Berlin. Eine Massenschlägerei in einer Notunterkunft in Berlin-Karlshorst ist neuen Erkenntnissen zufolge nicht von Flüchtlingen ausgelöst worden, sondern von Sicherheitsleuten. Das teilte der Betreiber der Turnhalle im Bezirk Lichtenberg - die SozDia Stiftung Berlin - am Dienstag mit. Nach Auswertung von Zeugenaussagen und einem Handy-Video „müssen wir davon ausgehen, dass die verbale und die körperliche Gewalt nicht von den Bewohnern, sondern von den Mitarbeitern der anwesenden Sicherheitsfirma ausgegangen ist“, hieß es. Bei der Schlägerei auch mit Kanthölzern waren am vergangenen Donnerstagabend der Heimleiter schwer sowie ein Polizist und ein Flüchtling leicht verletzt worden.

In der Mitteilung der Polizei vom 26. Februar hieß es noch: „Kurz nach Mitternacht alarmierten Sicherheitsbedienstete einer Unterkunft in der Treskowallee die Polizei, nachdem rund 40 Heimbewohner unter anderem mit Holzlatten und Kanthölzern auf diese losgegangen sein sollen. Als die Mitarbeiter einem stark alkoholisierten Flüchtling den Zutritt verweigerten, sei es zu der Auseinandersetzung gekommen, bei der der 32-jährige Heimleiter Gesichtsfrakturen erlitt und zur stationären Behandlung in eine Klinik kam.“

Die Stiftung teilte nun mit, ein Flüchtling habe den Heimleiter und andere Bewohner darüber informiert, dass er von Sicherheitsmännern geschlagen worden sei. Als diese das mitbekamen, drohten sie dem Heimleiter und den Bewohnern Konsequenzen an, falls sie den Fall bei der Polizei anzeigten, so die Stiftung.

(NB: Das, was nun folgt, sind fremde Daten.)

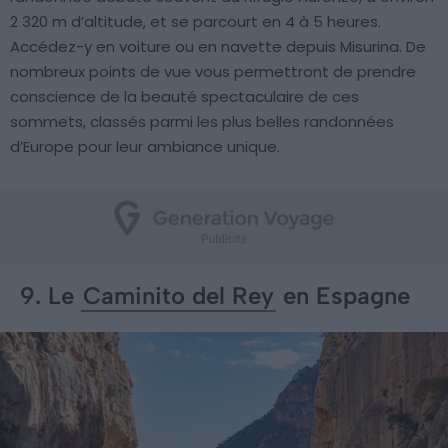
2 320 m d’altitude, et se parcourt en 4 à 5 heures.
Accédez-y en voiture ou en navette depuis Misurina. De
nombreux points de vue vous permettront de prendre
conscience de la beauté spectaculaire de ces
sommets, classés parmi les plus belles randonnées
d’Europe pour leur ambiance unique.
9. Le
Caminito del Rey
en Espagne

Der Leiter rief die Polizei. Daraufhin hätten die Sicherheitsleute „die Situation weiter mit Handgreiflichkeiten und dem Werfen von Holzlatten eskaliert“. Einige Bewohner hätten die Provokationen aufgenommen, andere hätten versucht, zu deeskalieren. Der Leiter stellte sich zwischen die Konfliktparteien. Daraufhin - das belege das Video - habe ein Sicherheitsmann einen größeren Metallgegenstand geworfen, der den Heimleiter frontal getroffen habe. Danach seien alle an der Auseinandersetzung beteiligten Sicherheitsleute geflohen. Der Leiter liege immer noch im Krankenhaus.

Die Polizei äußerte sich zum Stand der Ermittlungen nicht. Der Vorfall werde noch untersucht, das Video und die Zeugenaussagen ausgewertet, sagte eine Sprecherin. Es hätten noch nicht alle Beteiligten befragt werden können. Die Flüchtlinge und die Sicherheitsleute hätten sich wechselseitig angezeigt.